- _WHAT THIS TASK INVOLVES_: Where an entry below contains an image, skip the image and copy the rest exactly.

** Opening DATA TO EXAMINE block **

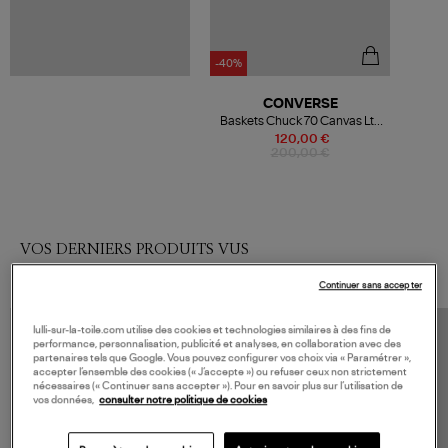
-40%
CONVERSE
Baskets Chuck 70 Canvas Ltd
Hi Black Trek Evo
120,00 €
200,00 €
VOS DERNIERS PRODUITS VUS
Continuer sans accepter
lulli-sur-la-toile.com utilise des cookies et technologies similaires à des fins de
performance, personnalisation, publicité et analyses, en collaboration avec des
partenaires tels que Google. Vous pouvez configurer vos choix via « Paramétrer »,
accepter l’ensemble des cookies (« J’accepte ») ou refuser ceux non strictement
nécessaires (« Continuer sans accepter »). Pour en savoir plus sur l’utilisation de
vos données,
consulter notre politique de cookies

** Closing DATA TO EXAMINE block **

- _EXERCISE SOLUTION_:
-40%
CONVERSE
Baskets Chuck 70 Canvas Ltd
Hi Black Trek Evo
120,00 €
200,00 €
VOS DERNIERS PRODUITS VUS
Continuer sans accepter
lulli-sur-la-toile.com utilise des cookies et technologies similaires à des fins de
performance, personnalisation, publicité et analyses, en collaboration avec des
partenaires tels que Google. Vous pouvez configurer vos choix via « Paramétrer »,
accepter l’ensemble des cookies (« J’accepte ») ou refuser ceux non strictement
nécessaires (« Continuer sans accepter »). Pour en savoir plus sur l’utilisation de
vos données,
consulter notre politique de cookies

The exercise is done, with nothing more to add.